By Rossino's estimate, federal FY 2021 cloud spending will reach between $8.7 billion and $9 billion, compared with $8.04 billion for FY 2020 -- an uptick in spending "but still a slower rate of growth than pre-crisis," he said.

Federal technology modernization

Cloud investment will play an important role in agencies' modernization and digital transformation efforts, industry executives said.

"The only way the government is going to modernize is by going to the cloud," McDermott said. "They can't just modernize in place like other organizations can."

The adoption of SaaS platforms will become a major part of agencies' modernization strategies, he noted. That approach could prove easier than trying to rewrite a legacy application and migrate it to the cloud.

McDermott and McClure cited expanding deployments of ServiceNow in the government sector. Windward Consulting and Accenture both work with the SaaS vendor, which has steadily grown its partner outreach in recent years. Cloud platforms, in general, let agencies obtain considerable out-of-the-box functionality but still address agency-specific needs using low-code tools.

Brendan WalshBrendan Walsh

Cloud platforms such as ServiceNow and AWS also offer cost-efficiency, said Brendan Walsh, senior vice president of partner relations at 1901 Group, an MSP and wholly owned subsidiary of Leidos based in Reston, Va. Agencies can take advantage of a platform's FedRAMP authorization versus incurring the expense of pursuing FedRAMP status on their own for each customer and project, he said.

In addition, the cloud offers speed. Building new systems from scratch would make it difficult for agencies to address the urgency of modernization and keep up with the pace of technology change, Walsh said.

The planned $1 billion investment in TMF, meanwhile, would offer an additional boost for cloud migration and systems modernization. The capital infusion could fuel larger-than-usual projects, McClure said.

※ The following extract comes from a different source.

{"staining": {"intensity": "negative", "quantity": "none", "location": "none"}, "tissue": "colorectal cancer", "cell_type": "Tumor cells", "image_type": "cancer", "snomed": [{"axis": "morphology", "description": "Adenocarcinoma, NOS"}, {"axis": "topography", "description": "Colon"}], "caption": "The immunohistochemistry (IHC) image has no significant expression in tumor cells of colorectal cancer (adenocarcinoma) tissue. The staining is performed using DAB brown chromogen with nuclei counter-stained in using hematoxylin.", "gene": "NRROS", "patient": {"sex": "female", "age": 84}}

"In the past, projects under TMF have been relatively small in the $5 million to $10 million range," he said.

TMF also provides a more stable source of funding because it's a multiyear mechanism, as opposed to an annual appropriation, McClure added.

Other federal IT market drivers

While cybersecurity and cloud provide the overarching federal themes, other technologies and contracting practices could gain momentum during the Biden administration.

McClure views AI as a top technology push for 2021, as agencies look to perform advanced analytics on operations and service delivery data. He described AI as a governmentwide trend, citing roles from veterans' care and pandemic health services to claims processing and chatbots. Walsh, meanwhile, cited strong prospects for managed services and as-a-service models using AI, machine learning and robotic process automation.

Reskilling initiatives
Walsh said he expects "people-centric" federal initiatives to do well over the next few years. For example, agencies will offer contractors incentives to provide workforce development and reskilling programs within their companies. Federal requests for proposals might also eventually include reskilling programs in their "management approach" sections and respective award criteria, he added.

Government contact center modernization
Agencies will also look to capture efficiencies through customer-centric technology, McClure said. Examples include intelligent call-back to address phone queues, omnichannel CRM to streamline multichannel support and call center analytics to help optimize resolution processes, he noted.